◆ TASK BRIEF ◆
Output the passage below about data scientists and data engineers word for word, in full.

As we noted several months back, data scientists may know their way around algorithms, but not necessarily how to get them to run on the cluster. That's typically the role of data engineer, and according to conclusions reported by Andrew from DataStax, the term (and we presume, role) of data scientist might become subsumed by data engineers. We'd put a slightly different spin: data scientists won't become less relevant, but demand for data engineers will keep outstripping them. It presages the need to get both on the same page, along with business analysts and subject matter (domain) experts.
And so we'll continue to see more tools and frameworks for getting data scientists connected. Offerings like IBM Watson Data Platform, which provide integrated workspaces for each of the roles; Alpine Data Lab, which provides a collaboration environment for data scientists and business analysts; Dataiku, which offers an integrated analytics tool with connectors to data sources, visual data prep, and a choice of roughly 30 prepackaged ML algorithms; Domino Data Lab, which provides lifecycle management for ML projects; and Alteryx, which combines self-service analytics with a back end for developing ML programs. This is just the tip of the iceberg; in the new year, we'll see more offerings that get data scientists and data engineers connected.

◆ SUPPLIED DATA ◆
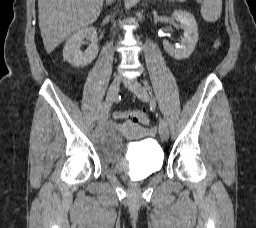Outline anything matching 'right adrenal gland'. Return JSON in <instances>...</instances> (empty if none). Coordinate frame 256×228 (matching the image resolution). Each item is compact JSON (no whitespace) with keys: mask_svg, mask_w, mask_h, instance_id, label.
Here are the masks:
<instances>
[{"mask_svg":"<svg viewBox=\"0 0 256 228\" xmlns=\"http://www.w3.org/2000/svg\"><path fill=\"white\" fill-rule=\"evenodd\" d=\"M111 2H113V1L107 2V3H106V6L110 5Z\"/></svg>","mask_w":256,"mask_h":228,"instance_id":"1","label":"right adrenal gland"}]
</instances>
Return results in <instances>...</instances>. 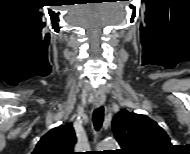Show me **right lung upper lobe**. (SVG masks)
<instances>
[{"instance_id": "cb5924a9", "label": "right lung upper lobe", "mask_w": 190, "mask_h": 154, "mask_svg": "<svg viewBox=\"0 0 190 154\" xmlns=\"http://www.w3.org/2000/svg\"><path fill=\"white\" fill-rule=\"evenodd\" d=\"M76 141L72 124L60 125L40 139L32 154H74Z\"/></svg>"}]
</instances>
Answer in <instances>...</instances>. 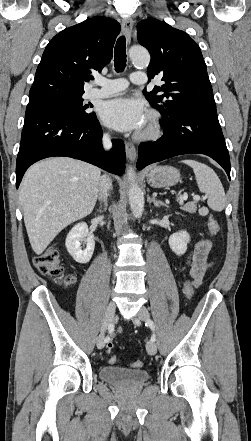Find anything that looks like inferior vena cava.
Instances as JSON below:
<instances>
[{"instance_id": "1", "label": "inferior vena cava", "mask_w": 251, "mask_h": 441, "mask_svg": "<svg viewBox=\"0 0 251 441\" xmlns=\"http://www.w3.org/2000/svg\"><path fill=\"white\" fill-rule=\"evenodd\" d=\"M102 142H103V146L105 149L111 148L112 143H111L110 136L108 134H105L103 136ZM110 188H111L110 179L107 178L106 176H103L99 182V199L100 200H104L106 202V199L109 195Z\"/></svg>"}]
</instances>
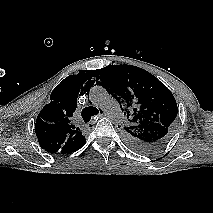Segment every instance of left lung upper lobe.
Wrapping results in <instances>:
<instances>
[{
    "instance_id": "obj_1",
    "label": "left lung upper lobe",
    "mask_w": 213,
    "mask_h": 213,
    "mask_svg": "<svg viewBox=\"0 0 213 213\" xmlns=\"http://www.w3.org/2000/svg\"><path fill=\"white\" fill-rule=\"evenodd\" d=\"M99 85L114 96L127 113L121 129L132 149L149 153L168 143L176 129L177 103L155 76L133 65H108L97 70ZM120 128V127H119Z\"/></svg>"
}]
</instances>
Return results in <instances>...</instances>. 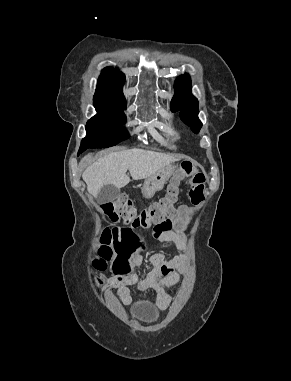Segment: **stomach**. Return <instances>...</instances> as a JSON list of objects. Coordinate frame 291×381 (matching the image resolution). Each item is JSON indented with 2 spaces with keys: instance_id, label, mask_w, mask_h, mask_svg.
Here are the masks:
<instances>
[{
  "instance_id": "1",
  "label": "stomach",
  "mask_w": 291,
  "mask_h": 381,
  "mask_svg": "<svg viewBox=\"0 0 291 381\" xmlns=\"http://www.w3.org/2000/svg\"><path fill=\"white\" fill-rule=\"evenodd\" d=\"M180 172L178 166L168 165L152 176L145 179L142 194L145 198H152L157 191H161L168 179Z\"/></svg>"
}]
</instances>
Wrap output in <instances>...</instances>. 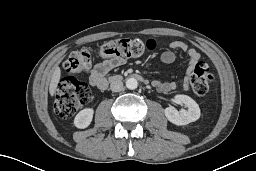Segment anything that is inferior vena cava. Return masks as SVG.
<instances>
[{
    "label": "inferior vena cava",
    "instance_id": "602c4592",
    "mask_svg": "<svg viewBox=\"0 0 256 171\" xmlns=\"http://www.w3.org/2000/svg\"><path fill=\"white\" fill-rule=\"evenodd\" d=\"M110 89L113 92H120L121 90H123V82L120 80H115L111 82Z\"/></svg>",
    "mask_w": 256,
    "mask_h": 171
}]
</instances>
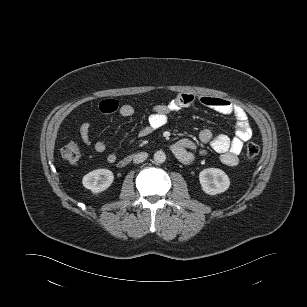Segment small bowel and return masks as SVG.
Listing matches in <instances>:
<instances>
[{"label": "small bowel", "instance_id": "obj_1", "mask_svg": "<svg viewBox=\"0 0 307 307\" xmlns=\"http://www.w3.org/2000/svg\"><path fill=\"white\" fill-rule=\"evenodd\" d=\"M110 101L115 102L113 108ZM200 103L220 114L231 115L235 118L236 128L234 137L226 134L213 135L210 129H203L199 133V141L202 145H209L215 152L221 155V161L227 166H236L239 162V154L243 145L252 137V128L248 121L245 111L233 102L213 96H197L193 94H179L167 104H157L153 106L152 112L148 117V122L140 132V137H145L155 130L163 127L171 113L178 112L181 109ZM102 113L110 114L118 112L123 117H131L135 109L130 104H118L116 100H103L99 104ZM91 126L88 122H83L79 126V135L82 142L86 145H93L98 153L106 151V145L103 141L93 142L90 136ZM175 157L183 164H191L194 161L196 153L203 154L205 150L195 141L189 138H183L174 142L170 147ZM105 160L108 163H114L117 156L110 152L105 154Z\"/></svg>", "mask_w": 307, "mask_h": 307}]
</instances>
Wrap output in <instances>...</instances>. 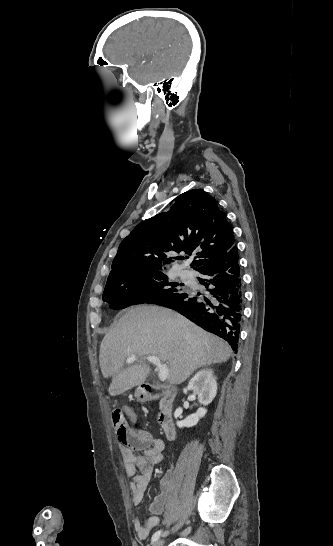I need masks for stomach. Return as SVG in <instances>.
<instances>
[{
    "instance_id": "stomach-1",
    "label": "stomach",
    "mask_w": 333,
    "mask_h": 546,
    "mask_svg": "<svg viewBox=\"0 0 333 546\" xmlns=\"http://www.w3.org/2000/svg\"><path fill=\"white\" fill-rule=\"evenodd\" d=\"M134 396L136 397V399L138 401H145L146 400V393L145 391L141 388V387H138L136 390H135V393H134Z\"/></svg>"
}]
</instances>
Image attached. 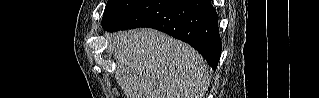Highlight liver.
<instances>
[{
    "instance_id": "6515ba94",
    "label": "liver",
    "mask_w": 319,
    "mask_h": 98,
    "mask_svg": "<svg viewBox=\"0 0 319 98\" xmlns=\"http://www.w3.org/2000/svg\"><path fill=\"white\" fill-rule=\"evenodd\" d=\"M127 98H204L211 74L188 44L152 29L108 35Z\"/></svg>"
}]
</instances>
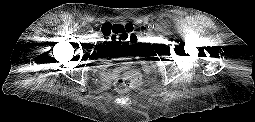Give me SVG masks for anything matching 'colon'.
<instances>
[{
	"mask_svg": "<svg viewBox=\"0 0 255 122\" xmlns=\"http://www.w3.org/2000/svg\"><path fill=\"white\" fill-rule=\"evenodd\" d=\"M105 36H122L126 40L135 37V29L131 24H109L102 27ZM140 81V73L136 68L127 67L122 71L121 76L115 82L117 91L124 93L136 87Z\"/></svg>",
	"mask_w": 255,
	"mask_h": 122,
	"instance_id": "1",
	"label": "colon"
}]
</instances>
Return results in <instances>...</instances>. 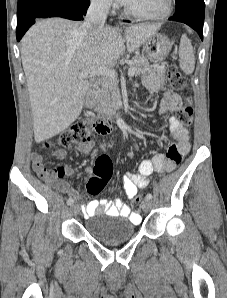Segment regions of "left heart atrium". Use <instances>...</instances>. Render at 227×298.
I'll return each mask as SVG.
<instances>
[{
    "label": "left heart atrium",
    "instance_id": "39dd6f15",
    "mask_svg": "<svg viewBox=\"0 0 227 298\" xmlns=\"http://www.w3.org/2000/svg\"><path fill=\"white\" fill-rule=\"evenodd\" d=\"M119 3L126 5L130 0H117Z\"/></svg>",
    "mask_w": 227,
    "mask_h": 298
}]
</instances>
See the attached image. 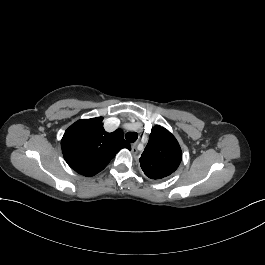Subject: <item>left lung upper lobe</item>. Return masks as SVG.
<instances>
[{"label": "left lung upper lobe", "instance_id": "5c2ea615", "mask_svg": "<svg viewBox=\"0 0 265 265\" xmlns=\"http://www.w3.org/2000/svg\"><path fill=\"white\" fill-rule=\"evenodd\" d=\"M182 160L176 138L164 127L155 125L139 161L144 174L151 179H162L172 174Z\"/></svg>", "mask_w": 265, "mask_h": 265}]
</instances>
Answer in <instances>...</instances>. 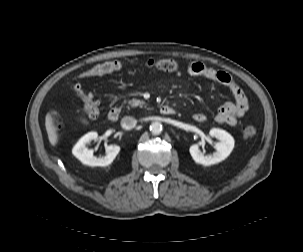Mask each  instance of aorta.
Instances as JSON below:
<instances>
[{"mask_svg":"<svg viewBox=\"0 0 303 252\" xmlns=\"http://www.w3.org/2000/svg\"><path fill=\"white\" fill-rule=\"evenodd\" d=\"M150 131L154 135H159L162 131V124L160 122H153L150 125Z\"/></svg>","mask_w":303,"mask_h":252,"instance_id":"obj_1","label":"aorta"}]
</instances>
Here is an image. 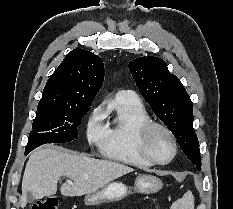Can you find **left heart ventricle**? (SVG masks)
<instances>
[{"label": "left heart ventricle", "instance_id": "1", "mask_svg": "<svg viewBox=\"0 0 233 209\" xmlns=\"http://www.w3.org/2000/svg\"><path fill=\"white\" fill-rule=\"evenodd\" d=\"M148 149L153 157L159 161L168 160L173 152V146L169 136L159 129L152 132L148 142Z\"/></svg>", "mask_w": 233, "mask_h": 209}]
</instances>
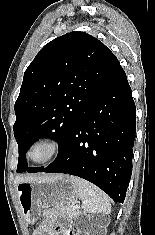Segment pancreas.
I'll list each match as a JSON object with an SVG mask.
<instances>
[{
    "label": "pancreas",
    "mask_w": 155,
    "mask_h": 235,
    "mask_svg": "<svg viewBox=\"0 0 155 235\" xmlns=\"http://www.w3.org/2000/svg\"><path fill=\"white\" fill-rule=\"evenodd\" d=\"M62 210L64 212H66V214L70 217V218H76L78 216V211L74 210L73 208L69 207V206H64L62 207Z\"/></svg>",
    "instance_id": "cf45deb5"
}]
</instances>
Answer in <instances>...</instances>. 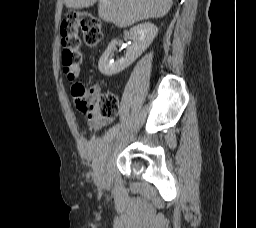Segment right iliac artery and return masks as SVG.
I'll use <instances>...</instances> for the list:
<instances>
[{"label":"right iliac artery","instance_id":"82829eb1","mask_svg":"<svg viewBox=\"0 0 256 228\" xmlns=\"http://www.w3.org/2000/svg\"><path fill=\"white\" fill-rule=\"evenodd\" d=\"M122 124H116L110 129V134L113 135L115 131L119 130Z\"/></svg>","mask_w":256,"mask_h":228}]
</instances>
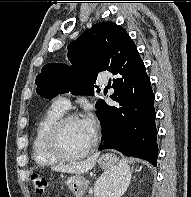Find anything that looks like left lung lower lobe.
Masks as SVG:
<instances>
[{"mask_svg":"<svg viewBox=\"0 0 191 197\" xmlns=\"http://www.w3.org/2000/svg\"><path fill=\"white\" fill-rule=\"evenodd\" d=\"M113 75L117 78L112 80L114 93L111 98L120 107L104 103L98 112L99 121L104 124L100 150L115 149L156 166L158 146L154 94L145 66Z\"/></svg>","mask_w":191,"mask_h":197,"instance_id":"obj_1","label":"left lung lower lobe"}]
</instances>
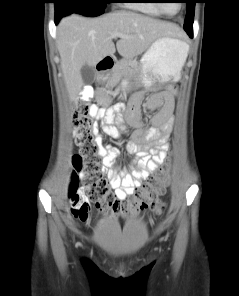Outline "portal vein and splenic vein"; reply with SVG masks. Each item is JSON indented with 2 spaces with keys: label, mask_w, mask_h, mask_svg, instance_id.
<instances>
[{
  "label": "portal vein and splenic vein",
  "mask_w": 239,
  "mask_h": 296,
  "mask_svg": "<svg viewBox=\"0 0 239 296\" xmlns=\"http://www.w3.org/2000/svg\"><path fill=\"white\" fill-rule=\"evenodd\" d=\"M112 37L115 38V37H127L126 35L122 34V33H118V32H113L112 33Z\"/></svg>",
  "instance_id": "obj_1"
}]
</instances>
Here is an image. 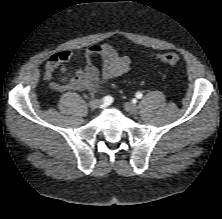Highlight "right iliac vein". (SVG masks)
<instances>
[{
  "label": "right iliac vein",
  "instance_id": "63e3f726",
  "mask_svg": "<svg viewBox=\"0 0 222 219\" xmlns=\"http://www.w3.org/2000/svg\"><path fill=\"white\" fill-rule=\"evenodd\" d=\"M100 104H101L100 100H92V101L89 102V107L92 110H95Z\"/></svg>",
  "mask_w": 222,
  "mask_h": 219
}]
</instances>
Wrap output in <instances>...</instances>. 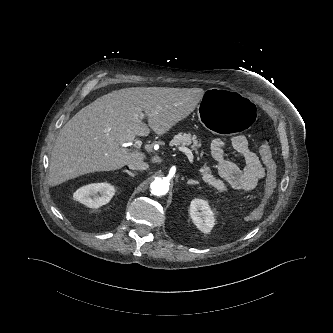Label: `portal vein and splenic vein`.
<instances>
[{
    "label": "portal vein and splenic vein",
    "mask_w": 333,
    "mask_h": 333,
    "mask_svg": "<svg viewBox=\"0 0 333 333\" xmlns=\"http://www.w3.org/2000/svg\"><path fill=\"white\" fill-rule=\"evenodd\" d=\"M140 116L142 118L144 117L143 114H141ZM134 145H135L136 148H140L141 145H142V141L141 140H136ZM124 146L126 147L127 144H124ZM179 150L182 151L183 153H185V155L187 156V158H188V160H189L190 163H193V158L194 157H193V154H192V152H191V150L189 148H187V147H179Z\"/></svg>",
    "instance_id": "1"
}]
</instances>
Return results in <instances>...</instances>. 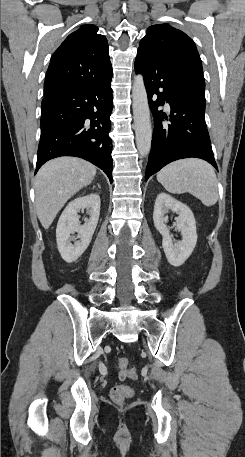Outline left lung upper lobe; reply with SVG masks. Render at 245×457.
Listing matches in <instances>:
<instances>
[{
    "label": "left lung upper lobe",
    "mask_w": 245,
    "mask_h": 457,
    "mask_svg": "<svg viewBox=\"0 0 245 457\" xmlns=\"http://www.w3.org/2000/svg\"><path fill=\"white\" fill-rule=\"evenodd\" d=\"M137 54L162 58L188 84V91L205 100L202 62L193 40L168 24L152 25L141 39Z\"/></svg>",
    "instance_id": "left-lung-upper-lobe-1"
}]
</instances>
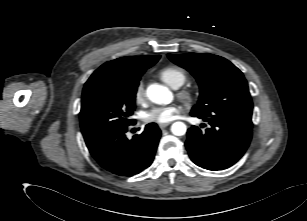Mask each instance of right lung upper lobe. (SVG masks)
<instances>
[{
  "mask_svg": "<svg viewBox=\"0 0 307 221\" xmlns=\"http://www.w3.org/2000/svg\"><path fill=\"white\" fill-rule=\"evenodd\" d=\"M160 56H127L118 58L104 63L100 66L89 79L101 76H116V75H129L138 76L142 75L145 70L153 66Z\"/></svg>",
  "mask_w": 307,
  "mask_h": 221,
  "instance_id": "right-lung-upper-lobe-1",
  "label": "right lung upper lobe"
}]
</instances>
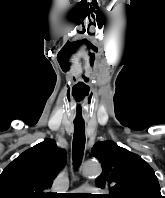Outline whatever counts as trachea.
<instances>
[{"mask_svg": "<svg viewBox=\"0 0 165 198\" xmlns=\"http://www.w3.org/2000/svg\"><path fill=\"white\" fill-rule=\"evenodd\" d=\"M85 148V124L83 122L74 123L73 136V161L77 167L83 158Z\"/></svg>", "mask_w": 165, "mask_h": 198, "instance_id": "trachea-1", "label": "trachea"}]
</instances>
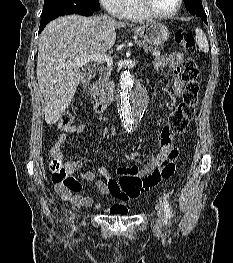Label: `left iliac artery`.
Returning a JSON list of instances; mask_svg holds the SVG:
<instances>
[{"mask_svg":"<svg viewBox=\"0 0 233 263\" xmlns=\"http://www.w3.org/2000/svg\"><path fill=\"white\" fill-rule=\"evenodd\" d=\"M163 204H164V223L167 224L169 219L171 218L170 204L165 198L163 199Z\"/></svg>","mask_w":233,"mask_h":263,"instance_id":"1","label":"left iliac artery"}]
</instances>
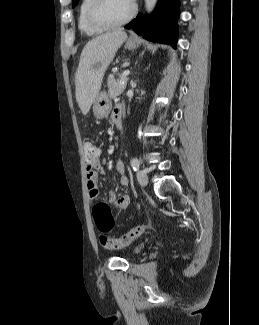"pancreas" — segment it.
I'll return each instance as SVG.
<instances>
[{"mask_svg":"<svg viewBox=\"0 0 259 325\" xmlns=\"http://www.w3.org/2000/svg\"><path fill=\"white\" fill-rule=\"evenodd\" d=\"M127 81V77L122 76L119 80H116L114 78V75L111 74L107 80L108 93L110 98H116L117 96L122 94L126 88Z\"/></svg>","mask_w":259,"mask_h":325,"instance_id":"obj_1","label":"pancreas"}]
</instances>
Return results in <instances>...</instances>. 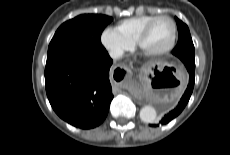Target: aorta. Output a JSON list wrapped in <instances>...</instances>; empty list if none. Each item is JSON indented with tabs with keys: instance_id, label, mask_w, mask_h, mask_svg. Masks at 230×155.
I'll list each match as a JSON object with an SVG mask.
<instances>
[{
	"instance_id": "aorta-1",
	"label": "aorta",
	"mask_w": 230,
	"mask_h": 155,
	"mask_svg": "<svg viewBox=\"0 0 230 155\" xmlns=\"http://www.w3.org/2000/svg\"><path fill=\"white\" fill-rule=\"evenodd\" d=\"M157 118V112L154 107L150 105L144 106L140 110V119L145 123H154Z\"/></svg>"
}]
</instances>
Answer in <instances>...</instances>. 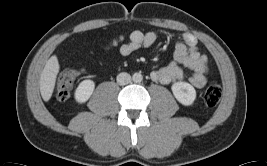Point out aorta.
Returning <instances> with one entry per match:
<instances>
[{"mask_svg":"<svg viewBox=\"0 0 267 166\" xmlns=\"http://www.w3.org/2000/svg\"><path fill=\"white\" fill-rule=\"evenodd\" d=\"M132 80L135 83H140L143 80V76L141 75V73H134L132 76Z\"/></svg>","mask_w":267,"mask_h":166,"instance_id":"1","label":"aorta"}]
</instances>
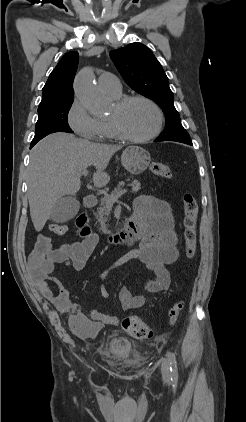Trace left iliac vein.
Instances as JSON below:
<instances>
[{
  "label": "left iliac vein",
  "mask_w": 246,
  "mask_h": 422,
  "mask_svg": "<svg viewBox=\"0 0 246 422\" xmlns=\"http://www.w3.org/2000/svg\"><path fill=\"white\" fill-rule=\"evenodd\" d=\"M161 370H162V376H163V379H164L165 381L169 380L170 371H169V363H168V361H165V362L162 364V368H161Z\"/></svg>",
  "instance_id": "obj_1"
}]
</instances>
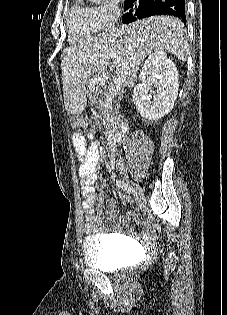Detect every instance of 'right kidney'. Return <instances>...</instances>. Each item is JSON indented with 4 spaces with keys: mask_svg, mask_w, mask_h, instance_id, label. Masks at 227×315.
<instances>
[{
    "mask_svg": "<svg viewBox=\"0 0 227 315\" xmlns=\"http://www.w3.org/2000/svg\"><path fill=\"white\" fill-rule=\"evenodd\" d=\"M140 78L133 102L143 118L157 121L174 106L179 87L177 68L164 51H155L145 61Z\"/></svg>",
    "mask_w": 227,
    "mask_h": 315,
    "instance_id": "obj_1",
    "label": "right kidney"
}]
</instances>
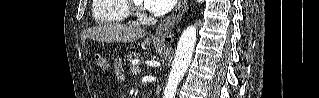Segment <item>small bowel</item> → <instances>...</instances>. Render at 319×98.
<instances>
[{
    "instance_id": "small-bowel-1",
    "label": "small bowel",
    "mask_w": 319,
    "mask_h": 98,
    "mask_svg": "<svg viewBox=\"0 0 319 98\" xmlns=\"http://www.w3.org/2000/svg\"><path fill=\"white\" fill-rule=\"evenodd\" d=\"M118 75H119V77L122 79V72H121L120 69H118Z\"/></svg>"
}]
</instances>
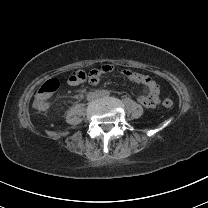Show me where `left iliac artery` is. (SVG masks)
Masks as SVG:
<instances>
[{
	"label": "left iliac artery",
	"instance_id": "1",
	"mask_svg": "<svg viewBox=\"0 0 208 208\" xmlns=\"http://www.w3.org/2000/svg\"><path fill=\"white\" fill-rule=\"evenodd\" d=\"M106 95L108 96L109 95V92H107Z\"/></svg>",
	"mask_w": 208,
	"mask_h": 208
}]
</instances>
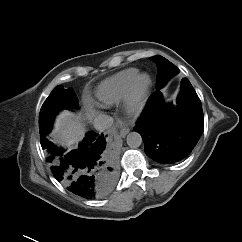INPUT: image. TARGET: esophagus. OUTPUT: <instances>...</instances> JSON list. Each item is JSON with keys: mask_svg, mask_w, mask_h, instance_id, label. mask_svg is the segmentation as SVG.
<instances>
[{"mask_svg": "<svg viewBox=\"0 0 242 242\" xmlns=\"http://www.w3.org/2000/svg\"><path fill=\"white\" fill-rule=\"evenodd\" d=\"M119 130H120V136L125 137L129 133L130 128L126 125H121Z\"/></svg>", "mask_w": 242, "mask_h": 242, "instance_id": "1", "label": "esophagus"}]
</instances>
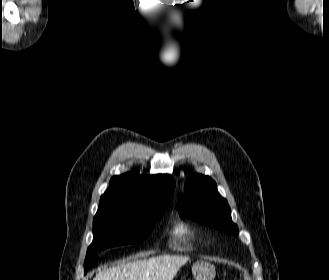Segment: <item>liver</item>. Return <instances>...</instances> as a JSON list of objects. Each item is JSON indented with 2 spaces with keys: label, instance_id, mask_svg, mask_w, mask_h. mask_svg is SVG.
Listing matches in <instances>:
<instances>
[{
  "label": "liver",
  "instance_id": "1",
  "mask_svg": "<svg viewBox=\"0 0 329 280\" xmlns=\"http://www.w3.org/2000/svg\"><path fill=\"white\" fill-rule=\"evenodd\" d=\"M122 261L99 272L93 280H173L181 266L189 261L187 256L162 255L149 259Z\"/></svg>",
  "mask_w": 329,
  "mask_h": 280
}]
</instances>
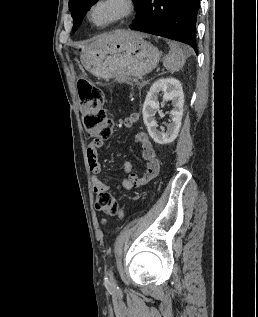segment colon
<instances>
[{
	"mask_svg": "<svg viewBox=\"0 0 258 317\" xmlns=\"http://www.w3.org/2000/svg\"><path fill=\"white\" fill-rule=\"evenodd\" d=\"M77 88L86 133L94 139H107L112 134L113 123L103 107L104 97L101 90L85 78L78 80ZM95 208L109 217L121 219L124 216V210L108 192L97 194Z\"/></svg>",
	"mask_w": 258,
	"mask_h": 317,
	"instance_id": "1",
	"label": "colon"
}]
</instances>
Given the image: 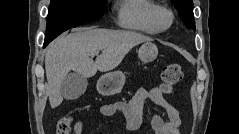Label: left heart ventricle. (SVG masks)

◆ FINAL RESULT ◆
As we noted several months back, data scientists may know their way around algorithms, but not necessarily how to get them to run on the cluster. That's typically the role of data engineer, and according to conclusions reported by Andrew from DataStax, the term (and we presume, role) of data scientist might become subsumed by data engineers. We'd put a slightly different spin: data scientists won't become less relevant, but demand for data engineers will keep outstripping them. It presages the need to get both on the same page, along with business analysts and subject matter (domain) experts.
And so we'll continue to see more tools and frameworks for getting data scientists connected. Offerings like IBM Watson Data Platform, which provide integrated workspaces for each of the roles; Alpine Data Lab, which provides a collaboration environment for data scientists and business analysts; Dataiku, which offers an integrated analytics tool with connectors to data sources, visual data prep, and a choice of roughly 30 prepackaged ML algorithms; Domino Data Lab, which provides lifecycle management for ML projects; and Alteryx, which combines self-service analytics with a back end for developing ML programs. This is just the tip of the iceberg; in the new year, we'll see more offerings that get data scientists and data engineers connected.